TCF: What surprised you the most as you were doing your research?
DJ: How much everything fits together. If you look at the big picture, the stakes are really high. The Bay Area is expected to add 1.7 million new residents in the next 25 years, and export 500,000 households to the Central Valley. These people would be making hour-long commutes every day. So state and local governments are realizing we need to grow in a smarter way, not only because of congestion and quality of life considerations, but also because of things like climate change and reliance on oil. From a quality of life perspective, environmental perspective, and economic revitalization perspective, the project makes sense. And it’s practical.

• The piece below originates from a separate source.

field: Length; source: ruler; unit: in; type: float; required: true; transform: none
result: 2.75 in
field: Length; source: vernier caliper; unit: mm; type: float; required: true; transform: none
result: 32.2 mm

It’s very fundable and it could be done in under 5 years, like Seattle demonstrated.
TCF: Many people criticize streetcars for being too inflexible. What do you think about that?
DJ: In this case, permanence is a tremendous advantage, because it maximizes development investment around transit. This plan doesn’t argue that streetcars are an inherently superior form of transportation — they’re not, and they’re certainly not a one-size-fits-all solution. They’re excellent at stimulating growth in a specific, targeted area, but in general are not appropriate to blanket a city. We need all modes of transportation to build more sustainable cities, whether it’s streetcars, BRT, subways, high speed rail, bicycles, or cars.
TCF: Finally, how will the streetcar compete with car culture in California?
DJ: The streetcar would foster a totally different lifestyle, creating the sort of environment where you can walk to the grocery store or a cool bar, and you’re not stuck in traffic. People want that in California, it’s just that there aren’t very many good examples so far.
We’re in the midst of a generational shift, where more and more people in the “iPhone generation” would much rather be able to hop on a bus or train and have a half-hour of productivity on their smartphone, rather than waste time stuck in traffic. These concerns — together with concerns about rising gas prices and global warming — mean that California will be a tremendously different place in 2030 or 2050.